Coupled with the fact that we didn’t control the checkout experience, Zoho offers a hosted payment page and Stripe Billing is slick but then we were always split between two systems. 

We needed one system to power all our account, and billing experience

Solution: Load Balanced Infrastructure — Fully Controlled and Non-Reliant. 

What does that mean? A system we can control, before our downloads were handled by BitBucket, now? They’re handled by us. 

A system that we can move any piece of to a new server on our Nexcess powered cloud with no downtime thanks to our service separation. 

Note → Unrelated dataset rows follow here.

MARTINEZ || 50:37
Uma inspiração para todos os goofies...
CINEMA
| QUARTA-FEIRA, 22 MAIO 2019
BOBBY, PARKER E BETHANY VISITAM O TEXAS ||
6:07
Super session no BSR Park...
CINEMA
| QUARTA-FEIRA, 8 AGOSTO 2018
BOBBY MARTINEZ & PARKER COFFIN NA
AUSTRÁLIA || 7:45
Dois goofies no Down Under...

Non-reliant? Before our system relied on a central URL to always be live as every request was routed through it, now? We have multiple pieces that all connect but that can all operate independently, so if the worst does happen the whole system doesn’t go down. 

Why WooCommerce?

WooCommerce is the most stable and well supported eCommerce platform for WordPress. You can always find a WooCommerce specialist available to work on a project, it’s faster than equivalent systems in raw processing times for transactions. And in our tests it has always proved to be the most reliable. 

Nearly every other brand that is part of StellarWP (the WordPress brand inside of Liquid Web) also use WooCommerce for their billing system. 

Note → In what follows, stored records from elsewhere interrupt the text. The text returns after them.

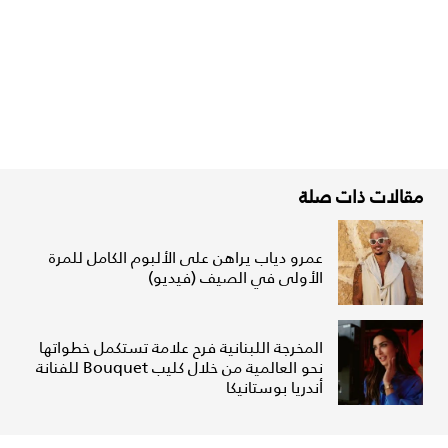
مقالات ذات صلة
عمرو دياب يراهن على الألبوم الكامل للمرة
الأولى في الصيف (فيديو)
المخرجة اللبنانية فرح علامة تستكمل خطواتها
نحو العالمية من خلال كليب Bouquet للفنانة
أندريا بوستانيكا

Without a doubt WooCommerce has proved itself time and time again to all our internal teams and after our own tests it was the obvious candidate. 

What we Built out?

  1. A custom WooCommerce setup split between two URLs, throughout this project the most important aspect to us all was infrastructure, no-downtime on switching and last but definitely not least the best customer experience. We took a unique approach where WooCommerce powers our checkout and we make use of the powerful WooCommerce REST API to pull in customer data to our custom checkout area, utilizing single sign on (SSO). 
  2. A custom licensing system that interacts with the checkout, account area, and the LearnDash plugin powered by a new LearnDash hub. Due to our unique setup with some of our legacy licensing. We managed to build a system that combines license keys for new customers and that didn’t require any manual input from existing customers, a seamless transition. 
  3. A custom asset system to serve plugin updates and download requests at scale. 

What’s Coming Next?

This release marked the first in a set of improvements we have planned for our support, billing and account areas, and will power the future of some very exciting new projects we have in the works. 

Keep an eye out, as we can’t wait to show you all what comes next.